Intro to AI Art
AI art can refer to several different things. Some programs will remix images the user feeds the program with other artwork—the currently trending Lensa app does this to create fantasy avatars—or automatically make complex edits to an image with a simple slider—lens correction, bigger eyes, smaller nose, etc. This site is mostly concerned with the kind of AI that uses a text prompt to generate images from scratch, the model followed by popular programs such as DALL-E, Midjourney or Stable Diffusion.
In the past, AI art generators would take a set of images and feed them to an algorithm to produce a new image in the style of the dataset it was fed. The newest generation of AI art generators marry this technology with algorithms that analyze natural language. Images with accompanying text are scraped from across the internet, the algorithm links text with images and uses pattern recognition to build image concepts associated with particular words—a sense of “blue-ness” associated with “blue”, or “square-ness” associated with “square”. When you enter a text prompt, the algorithm is connecting your prompt with these concepts to build a new image. The algorithm is not actually taking little bits of other pictures and pasting them together like a collage, it is building a new image with the qualities of the image concepts it has linked to certain text.
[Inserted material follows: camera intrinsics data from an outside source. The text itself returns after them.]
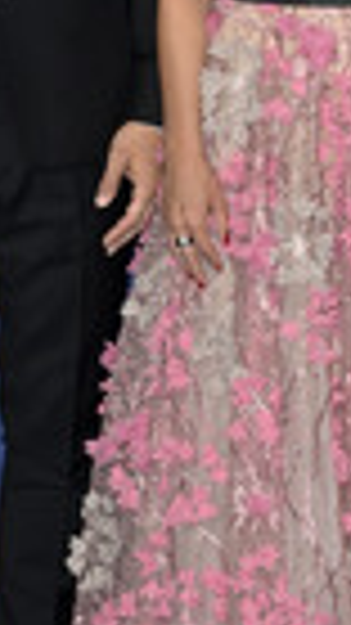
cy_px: 126
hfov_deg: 8.0
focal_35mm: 151
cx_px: 220
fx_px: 2503
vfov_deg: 14.2
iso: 800
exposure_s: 1/250
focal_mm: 50
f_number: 5.6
The datasets required to train an AI to build these image concepts are enormous—in the range of billions of images. Curating datasets of this size is difficult and time consuming and many companies have chosen to scrape images indiscriminately off the internet to build their datasets. However, concerns about how these indiscriminate datasets may be perpetuating bias has led some companies to start curating their images to ensure more equitable representation and counteract certain associations, like connecting certain racial groups with crime, or beauty with a western european ideal. In the near future, algorithms may be able to function with smaller datasets, which would allow for greater curation of images, though this may also make it easier to omit large categories of images, resulting in different kinds of bias. Many artists are also concerned by this indiscriminate scraping as they feel that they have not consented to the use of their images in these ways. Evidence of this kind of scraping can be found in visual artifacts in the AI generated images—fake signatures or watermarks.